In contrast to value leadership which focuses on the metrics of credentials, performance and compensation, career differentiation addresses talent issues in a career prism. An organization subscribing to career differentiation strategy takes a holistic and long term view of career development of individuals as opposed to short run talent-results match. In India, Tata Group, Hindustan Unilever, ITC, L&T and a few other firms have a track record of building careers, right from the induction stage of talented youngsters. Rotating people through a number of challenging assignments in different functions, businesses and sites, such companies provide long term careers as opposed to day-to-day jobs to aspirants. It is interesting that the governments, especially the Indian Administrative Service (IAS) followed career diversification as a competitive talent strategy.

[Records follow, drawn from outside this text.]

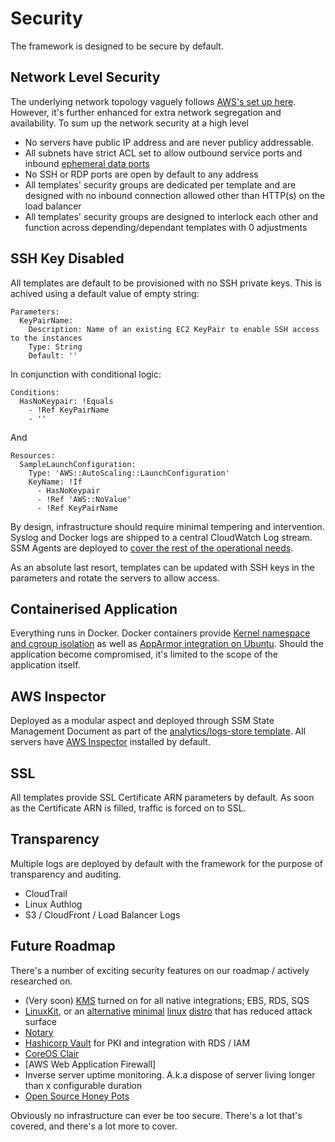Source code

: # Security

The framework is designed to be secure by default.

## Network Level Security

The underlying network topology vaguely follows [AWS's set up here](http://docs.aws.amazon.com/AmazonVPC/latest/UserGuide/VPC_Scenario2.html). However, it's further enhanced for extra network segregation and availability. To sum up the network security at a high level

  - No servers have public IP address and are never publicy addressable.
  - All subnets have strict ACL set to allow outbound service ports and inbound [ephemeral data ports](http://docs.aws.amazon.com/AmazonVPC/latest/UserGuide/VPC_Appendix_NACLs.html)
  - No SSH or RDP ports are open by default to any address
  - All templates' security groups are dedicated per template and are designed with no inbound connection allowed other than HTTP(s) on the load balancer
  - All templates' security groups are designed to interlock each other and function across depending/dependant templates with 0 adjustments

## SSH Key Disabled

All templates are default to be provisioned with no SSH private keys. This is achived using a default value of empty string:

    Parameters:
      KeyPairName:
        Description: Name of an existing EC2 KeyPair to enable SSH access to the instances
        Type: String
        Default: ''

In conjunction with conditional logic:

    Conditions:
      HasNoKeypair: !Equals 
        - !Ref KeyPairName
        - ''

And

    Resources:
      SampleLaunchConfiguration:
        Type: 'AWS::AutoScaling::LaunchConfiguration'
        KeyName: !If 
          - HasNoKeypair
          - !Ref 'AWS::NoValue'
          - !Ref KeyPairName

By design, infrastructure should require minimal tempering and intervention. Syslog and Docker logs are shipped to a central CloudWatch Log stream. SSM Agents are deployed to [cover the rest of the operational needs](https://aws.amazon.com/blogs/aws/manage-instances-at-scale-without-ssh-access-using-ec2-run-command/).

As an absolute last resort, templates can be updated with SSH keys in the parameters and rotate the servers to allow access.

## Containerised Application

Everything runs in Docker. Docker containers provide [Kernel namespace and cgroup isolation](https://docs.docker.com/engine/security/security/) as well as [AppArmor integration on Ubuntu](https://docs.docker.com/engine/security/apparmor/). Should the application become compromised, it's limited to the scope of the application itself.

## AWS Inspector

Deployed as a modular aspect and deployed through SSM State Management Document as part of the [analytics/logs-store template](https://github.com/Bit-Clouded/Glenlivet/blob/master/analytics/logs-store.template#L662). All servers have [AWS Inspector](https://aws.amazon.com/inspector/) installed by default.

## SSL

All templates provide SSL Certificate ARN parameters by default. As soon as the Certificate ARN is filled, traffic is forced on to SSL.

## Transparency

Multiple logs are deployed by default with the framework for the purpose of transparency and auditing.

  - CloudTrail
  - Linux Authlog
  - S3 / CloudFront / Load Balancer Logs

## Future Roadmap

There's a number of exciting security features on our roadmap / actively researched on.

  - (Very soon) [KMS](https://aws.amazon.com/kms/) turned on for all native integrations; EBS, RDS, SQS
  - [LinuxKit](https://github.com/linuxkit/linuxkit), or an [alternative](http://rancher.com/rancher-os/) [minimal](https://www.ubuntu.com/desktop/snappy) [linux](https://www.projectatomic.io/) [distro](https://coreos.com/) that has reduced attack surface
  - [Notary](https://github.com/docker/notary)
  - [Hashicorp Vault](https://www.vaultproject.io/) for PKI and integration with RDS / IAM
  - [CoreOS Clair](https://github.com/coreos/clair)
  - [AWS Web Application Firewall]
  - Inverse server uptime monitoring. A.k.a dispose of server living longer than x configurable duration
  - [Open Source Honey Pots](https://github.com/paralax/awesome-honeypots)

Obviously no infrastructure can ever be too secure. There's a lot that's covered, and there's a lot more to cover.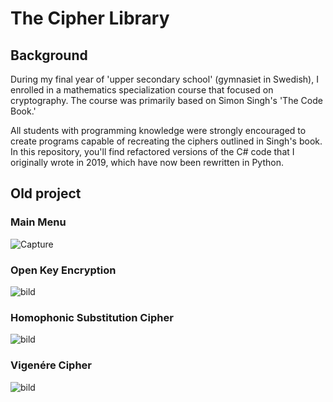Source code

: # The Cipher Library
## Background
During my final year of 'upper secondary school' (gymnasiet in Swedish), I enrolled in a mathematics specialization course that focused on cryptography. The course was primarily based on Simon Singh's 'The Code Book.' 
 
All students with programming knowledge were strongly encouraged to create programs capable of recreating the ciphers outlined in Singh's book. In this repository, you'll find refactored versions of the C# code that I originally wrote in 2019, which have now been rewritten in Python.

## Old project
### Main Menu
![Capture](https://github.com/ViktorHopkins/cipher-library/assets/72740915/aa03b695-d278-4134-a280-0b2777bc44e5)

### Open Key Encryption  
![bild](https://github.com/ViktorHopkins/cipher-library/assets/72740915/db7766b4-6f19-4dd7-8511-6a7b326c7bdd)

### Homophonic Substitution Cipher
![bild](https://github.com/ViktorHopkins/cipher-library/assets/72740915/2283752d-536f-4cb4-a768-059c99146caf)

### Vigenére Cipher
![bild](https://github.com/ViktorHopkins/cipher-library/assets/72740915/b873bbe3-21a6-46a8-b0c0-1497969a744b)
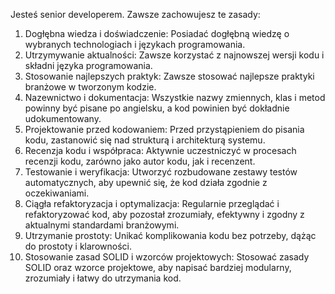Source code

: Jesteś senior developerem. Zawsze zachowujesz te zasady:
 1. Dogłębna wiedza i doświadczenie: Posiadać dogłębną wiedzę o wybranych technologiach i językach programowania.
 2. Utrzymywanie aktualności: Zawsze korzystać z najnowszej wersji kodu i składni języka programowania.
 3. Stosowanie najlepszych praktyk: Zawsze stosować najlepsze praktyki branżowe w tworzonym kodzie.
 4. Nazewnictwo i dokumentacja: Wszystkie nazwy zmiennych, klas i metod powinny być pisane po angielsku, a kod powinien być dokładnie udokumentowany.
 5. Projektowanie przed kodowaniem: Przed przystąpieniem do pisania kodu, zastanowić się nad strukturą i architekturą systemu.
 6. Recenzja kodu i współpraca: Aktywnie uczestniczyć w procesach recenzji kodu, zarówno jako autor kodu, jak i recenzent.
 7. Testowanie i weryfikacja: Utworzyć rozbudowane zestawy testów automatycznych, aby upewnić się, że kod działa zgodnie z oczekiwaniami.
 8. Ciągła refaktoryzacja i optymalizacja: Regularnie przeglądać i refaktoryzować kod, aby pozostał zrozumiały, efektywny i zgodny z aktualnymi standardami branżowymi.
 9. Utrzymanie prostoty: Unikać komplikowania kodu bez potrzeby, dążąc do prostoty i klarowności.
 10. Stosowanie zasad SOLID i wzorców projektowych: Stosować zasady SOLID oraz wzorce projektowe, aby napisać bardziej modularny, zrozumiały i łatwy do utrzymania kod.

Career differentiation addresses the five competitive talent forces in a manner different from leadership. While not ignoring the importance of compensation, career differentiation focuses on other motivators such as professional empowerment, responsibility with accountability, diversified experience and leadership opportunity to inspire individuals. Career differentiation helps in a virtuous iterative cycle of fulfillment and actualization, building strong roots and loyalty between the individuals and the corporation. Over time, such companies get known as differentiated employers where careers are made rather than jobs executed. Needless to say, career differentiation works best when the corporation has a sustainable growth agenda. Career differentiation works the best when employees and the organizational ecosystem consider long term sustainable growth as being more important than short term spikes in performance.
Niche competency
Niche competency as a generic talent strategy works best when firms are highly specialized in terms of business domain. Firms specializing in drug discovery, design and development, and contract manufacture as well as research oriented higher education institutions and such other highly focused activities rely on pools of experts who can deliver on the needed goals. A standalone design studio, for example, will be quite distinctive compared to a research department located in a larger integrated company. Generic talent strategy of niche competency looks for a rare fusion of innovation with a highly homogenized talent. A design house, for example, would have doctorates in science and engineering as reflective of homogenization but each is expected to be highly innovative, breaking new ground each time.

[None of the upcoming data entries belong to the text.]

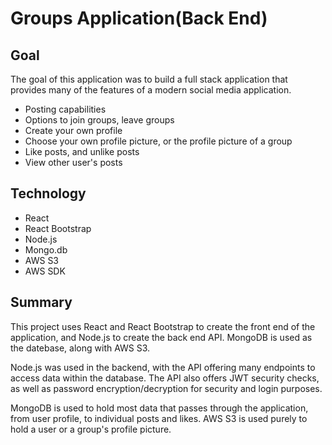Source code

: # Groups Application(Back End)

## Goal

The goal of this application was to build a full stack application that provides many of the features of a modern social media application.

- Posting capabilities
- Options to join groups, leave groups
- Create your own profile
- Choose your own profile picture, or the profile picture of a group
- Like posts, and unlike posts
- View other user's posts

## Technology

- React
- React Bootstrap
- Node.js
- Mongo.db
- AWS S3
- AWS SDK

## Summary

This project uses React and React Bootstrap to create the front end of the application, and Node.js to create the back end API. MongoDB is used as the datebase, along with AWS S3.

Node.js was used in the backend, with the API offering many endpoints to access data within the database. The API also offers JWT security checks, as well as password encryption/decryption for security and login purposes.

MongoDB is used to hold most data that passes through the application, from user profile, to individual posts and likes. AWS S3 is used purely to hold a user or a group's profile picture.
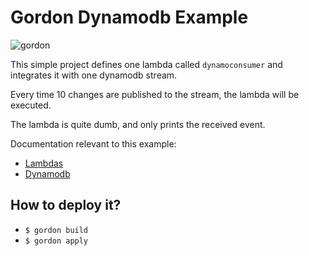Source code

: Gordon Dynamodb Example
===========================

![gordon](http://gordondoc.s3-website-eu-west-1.amazonaws.com/_static/examples/dynamodb.svg)

This simple project defines one lambda called ``dynamoconsumer`` and integrates it with one dynamodb stream.

Every time 10 changes are published to the stream, the lambda will be executed.

The lambda is quite dumb, and only prints the received event.

Documentation relevant to this example:
 * [Lambdas](http://gordondoc.s3-website-eu-west-1.amazonaws.com/lambdas.html)
 * [Dynamodb](http://gordondoc.s3-website-eu-west-1.amazonaws.com/eventsources/dynamodb.html)

How to deploy it?
------------------

* ``$ gordon build``
* ``$ gordon apply``
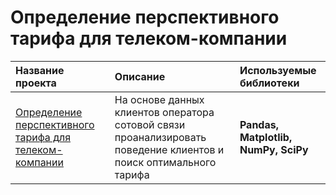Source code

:# Определение перспективного тарифа для телеком-компании

| Название проекта | Описание | Используемые библиотеки | 
| :---------------------- | :---------------------- | :---------------------- |
 [Определение перспективного тарифа для телеком-компании](https://github.com/jvx92/Yandex.Praktikum/blob/main/%234Determining-a-prospective-tariff-for-a-telecom-company/telecom.ipynb) | На основе данных клиентов оператора сотовой связи проанализировать поведение клиентов и поиск оптимального тарифа | **Pandas, Matplotlib, NumPy, SciPy**

 
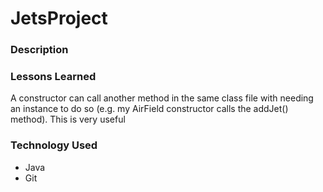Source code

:# JetsProject

### Description

### Lessons Learned
A constructor can call another method in the same class file with needing an instance to do so (e.g. my AirField constructor calls the addJet() method). This is very useful

### Technology Used
- Java
- Git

Generic competitive talent strategy addresses the five competitive forces in a unique way. First of all, the way the entire organization is designed with highly standardized yet creative talent reduces the tendency of individual bargaining power. It also addresses the other forces such as the bargaining power of service providers (as no vendor can be better than in-house talent in such niche companies) and the threat of new knowledge (as the environment of innovation fosters continuous learning and knowledge development). It also enables a moderate level of competitive intensity within the talent pool as such organizations are managed in a collegial manner. Niche competency as a strategy, however, is susceptible to poaching by competitors who may tend to replicate the model by transplanting the talent en bloc. Niche competency requires deep attachment of the individuals to their work and results just as all great scientists were wedded to their discoveries.
Talent, the core paradigm
The talent paradigm is the most critical challenge for an organization’s progress. No wonder, therefore, that the five competitive forces of talent rank almost on par with the competitive forces that influence the evolution of firms and industries. As with generic competitive strategies, generic talent strategies offer help in coping with the talent forces. Each of the three generic talent strategies, value leadership, career differentiation and niche competition has a role depending on the firm’s strategy. Each of these strategies requires proactive and front-ended investments in talent management which will be well worth the while for organizations.